Adelaide: Michael Vaughan defended his decision not to walk after Australia’s Justin Langer claimed he had caught him during the first day of the second Ashes Test on Thursday.

Vaughan was on 19 at the time and went on to make 177 to help England reach 295 for four at close. Langer claimed he took the low catch cleanly but Vaughan stood his ground and was allowed to keep batting after the matter was referred to the video umpire who ruled that the footage was inconclusive.

Vaughan told a news conference later that he was within his rights to stand his ground because he was not sure whether the ball had touched the ground or not.

“At first I thought I was gone but there was a suspicion in my mind that the ball had touched the ground and that’s why I stood my ground,” he said. “The replays suggested the ball had touched the ground and I think if you ask any batsman in our team or their team they would have done exactly the same.”

The introduction of television replays to adjudicate on catches has been greeted by a mixed reaction with some critics preferring to let the umpire make the decision on the field.

Since batsmen are entitled to the benefit of the doubt, most replay decisions have tended to work in their favour and Vaughan said it was almost inevitable more and more batsmen would stand their ground in the future.

“I’m in my right to do that. I didn’t make the rules that you can call for the replay but now that they’ve done that, I think a lot of batsmen will do exactly what I did today,” he said.

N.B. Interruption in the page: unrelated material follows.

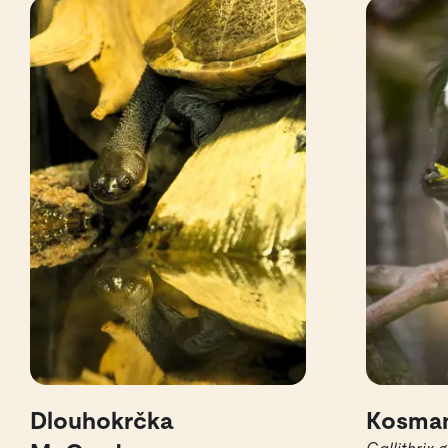
Dlouhokrčka
Kosman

“It probably is a bit sad but batting’s a tough game and there are going to be days when you get given out when you’re not, so you’ve got to take the rough with the smooth. If I got away with it I got away with it, but the cameras suggested the ball did touch the ground.

Australian coach John Buchanan said Langer had told him he had caught the ball fairly and he was happy to take him on his word.

But Buchanan said there was a growing concern among players and coaches about the technology and many people would like the umpires to take greater responsibility for making decisions on the field.